§ **BRIEF 1**
In the passage below about Candelario Vasquez, which minority groups are named as counted among daily newspaper employees?

Candelario Vasquez was in his freshman year at Florida State University when he first read the stories that made him want to be a writer who centered his work around community issues. The majority of the stories he had to study were about British writers. 

He said he felt like the stories the professor gave him for analysis never really spoke to him, he said.

“I didn’t grow up reading a lot of minorities of color, so it was hard for me. I couldn’t relate to the writings in any way. I didn’t have a mentor, and I knew it was going to be hard for me to find a mentor of color,” said Vasquez, an FSU communication studies and English literature graduate who spent time teaching community media at Encuentro, a non-profit organization in Albuquerque.

Employment in daily U.S. newspapers reflects what Vasquez said

. The total projected workforce, according to census data collected by the American Society of News Editors, stands at 32,900 for 2015. Only about 13 percent of those are minorities — including Native Americans, Hispanics, Asian-Americans, African-American and multiracial groups — employed in daily newspapers.

§ **BRIEF 2**
Quote the records word for word, from their first line up to and including the line with "Selva tropical en suaves tonos azules".

§ **RECORD EXCERPTS**

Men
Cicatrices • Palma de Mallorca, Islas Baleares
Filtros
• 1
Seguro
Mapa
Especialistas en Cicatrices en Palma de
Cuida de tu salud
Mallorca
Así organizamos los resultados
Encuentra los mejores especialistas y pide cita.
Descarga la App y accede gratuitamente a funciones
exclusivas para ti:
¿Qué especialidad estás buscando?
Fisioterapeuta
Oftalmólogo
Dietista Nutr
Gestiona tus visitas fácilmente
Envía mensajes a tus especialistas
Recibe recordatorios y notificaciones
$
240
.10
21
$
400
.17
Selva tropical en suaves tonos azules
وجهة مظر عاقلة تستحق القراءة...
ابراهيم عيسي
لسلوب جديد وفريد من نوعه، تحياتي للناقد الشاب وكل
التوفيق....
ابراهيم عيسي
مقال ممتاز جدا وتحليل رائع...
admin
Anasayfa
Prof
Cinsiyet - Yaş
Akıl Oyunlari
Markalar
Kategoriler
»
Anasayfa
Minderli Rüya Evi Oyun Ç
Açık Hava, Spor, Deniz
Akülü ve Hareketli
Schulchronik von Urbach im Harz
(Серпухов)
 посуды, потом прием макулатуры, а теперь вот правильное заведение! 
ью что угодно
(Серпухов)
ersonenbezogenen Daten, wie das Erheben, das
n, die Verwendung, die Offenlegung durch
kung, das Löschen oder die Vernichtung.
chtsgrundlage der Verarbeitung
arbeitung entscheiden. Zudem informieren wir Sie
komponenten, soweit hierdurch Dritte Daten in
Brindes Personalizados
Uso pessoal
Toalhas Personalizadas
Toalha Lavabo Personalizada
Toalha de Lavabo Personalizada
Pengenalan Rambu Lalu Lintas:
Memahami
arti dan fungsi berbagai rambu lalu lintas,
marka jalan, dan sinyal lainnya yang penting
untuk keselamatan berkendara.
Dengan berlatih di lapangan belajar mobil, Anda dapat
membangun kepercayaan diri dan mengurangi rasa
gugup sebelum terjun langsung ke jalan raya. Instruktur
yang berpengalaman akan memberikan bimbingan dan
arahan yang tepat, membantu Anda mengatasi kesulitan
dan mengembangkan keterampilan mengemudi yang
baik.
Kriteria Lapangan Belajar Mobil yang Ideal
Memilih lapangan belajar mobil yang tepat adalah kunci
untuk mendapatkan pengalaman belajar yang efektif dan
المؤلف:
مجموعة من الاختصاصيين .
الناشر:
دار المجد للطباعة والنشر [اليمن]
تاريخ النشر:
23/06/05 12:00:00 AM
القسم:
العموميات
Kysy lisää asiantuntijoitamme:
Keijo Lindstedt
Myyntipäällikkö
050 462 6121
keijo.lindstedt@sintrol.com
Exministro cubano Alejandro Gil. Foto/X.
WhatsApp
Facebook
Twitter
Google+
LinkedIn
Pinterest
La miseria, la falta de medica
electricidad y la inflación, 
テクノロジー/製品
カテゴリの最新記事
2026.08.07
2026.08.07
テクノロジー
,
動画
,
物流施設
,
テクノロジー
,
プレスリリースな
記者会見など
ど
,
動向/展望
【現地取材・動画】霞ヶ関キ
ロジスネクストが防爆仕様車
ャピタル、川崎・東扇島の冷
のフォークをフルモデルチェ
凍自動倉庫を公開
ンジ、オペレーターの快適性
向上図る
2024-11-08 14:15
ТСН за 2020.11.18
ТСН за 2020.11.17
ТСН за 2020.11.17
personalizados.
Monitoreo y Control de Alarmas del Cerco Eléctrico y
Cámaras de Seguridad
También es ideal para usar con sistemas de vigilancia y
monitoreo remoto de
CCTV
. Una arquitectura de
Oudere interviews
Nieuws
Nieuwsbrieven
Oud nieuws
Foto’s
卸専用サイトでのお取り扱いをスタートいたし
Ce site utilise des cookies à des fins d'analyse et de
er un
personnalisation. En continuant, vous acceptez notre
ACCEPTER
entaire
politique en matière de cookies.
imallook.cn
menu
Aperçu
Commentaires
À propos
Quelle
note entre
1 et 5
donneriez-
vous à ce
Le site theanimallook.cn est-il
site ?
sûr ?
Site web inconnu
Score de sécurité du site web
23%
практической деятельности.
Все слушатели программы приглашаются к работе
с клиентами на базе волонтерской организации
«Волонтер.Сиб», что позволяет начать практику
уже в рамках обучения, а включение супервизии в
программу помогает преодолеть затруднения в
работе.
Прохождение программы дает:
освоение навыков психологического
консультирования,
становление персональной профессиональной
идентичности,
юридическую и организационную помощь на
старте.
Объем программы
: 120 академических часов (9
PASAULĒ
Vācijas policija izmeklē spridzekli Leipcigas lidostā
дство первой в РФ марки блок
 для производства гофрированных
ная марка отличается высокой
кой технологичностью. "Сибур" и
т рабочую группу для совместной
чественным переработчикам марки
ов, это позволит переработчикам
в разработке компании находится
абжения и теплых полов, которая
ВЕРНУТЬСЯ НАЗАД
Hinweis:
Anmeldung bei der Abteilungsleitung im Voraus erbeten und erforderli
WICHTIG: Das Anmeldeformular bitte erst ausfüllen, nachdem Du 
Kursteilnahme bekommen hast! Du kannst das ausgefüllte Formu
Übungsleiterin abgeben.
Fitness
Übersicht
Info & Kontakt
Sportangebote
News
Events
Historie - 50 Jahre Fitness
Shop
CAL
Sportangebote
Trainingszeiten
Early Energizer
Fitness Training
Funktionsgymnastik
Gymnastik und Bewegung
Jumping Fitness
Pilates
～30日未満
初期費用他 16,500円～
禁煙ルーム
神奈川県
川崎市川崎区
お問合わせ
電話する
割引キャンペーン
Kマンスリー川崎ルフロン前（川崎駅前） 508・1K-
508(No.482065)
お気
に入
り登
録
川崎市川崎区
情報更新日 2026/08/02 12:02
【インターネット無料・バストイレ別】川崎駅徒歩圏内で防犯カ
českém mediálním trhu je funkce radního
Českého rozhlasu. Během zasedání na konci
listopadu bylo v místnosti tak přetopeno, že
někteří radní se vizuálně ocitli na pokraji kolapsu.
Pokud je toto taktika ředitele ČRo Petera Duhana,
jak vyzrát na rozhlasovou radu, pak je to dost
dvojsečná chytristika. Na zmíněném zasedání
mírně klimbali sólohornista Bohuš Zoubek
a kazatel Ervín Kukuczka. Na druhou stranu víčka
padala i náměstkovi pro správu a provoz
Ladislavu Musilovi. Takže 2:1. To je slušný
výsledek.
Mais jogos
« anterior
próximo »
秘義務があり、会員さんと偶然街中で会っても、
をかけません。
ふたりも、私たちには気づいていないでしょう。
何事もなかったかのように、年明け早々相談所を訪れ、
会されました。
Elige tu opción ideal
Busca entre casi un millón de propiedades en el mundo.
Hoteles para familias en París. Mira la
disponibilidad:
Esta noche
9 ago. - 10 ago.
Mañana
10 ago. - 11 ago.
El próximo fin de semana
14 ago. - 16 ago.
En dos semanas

§ **WRITTEN ANSWER 1**
Native Americans, Hispanics, Asian-Americans, African-American and multiracial groups.

§ **WRITTEN ANSWER 2**
Men
Cicatrices • Palma de Mallorca, Islas Baleares
Filtros
• 1
Seguro
Mapa
Especialistas en Cicatrices en Palma de
Cuida de tu salud
Mallorca
Así organizamos los resultados
Encuentra los mejores especialistas y pide cita.
Descarga la App y accede gratuitamente a funciones
exclusivas para ti:
¿Qué especialidad estás buscando?
Fisioterapeuta
Oftalmólogo
Dietista Nutr
Gestiona tus visitas fácilmente
Envía mensajes a tus especialistas
Recibe recordatorios y notificaciones
$
240
.10
21
$
400
.17
Selva tropical en suaves tonos azules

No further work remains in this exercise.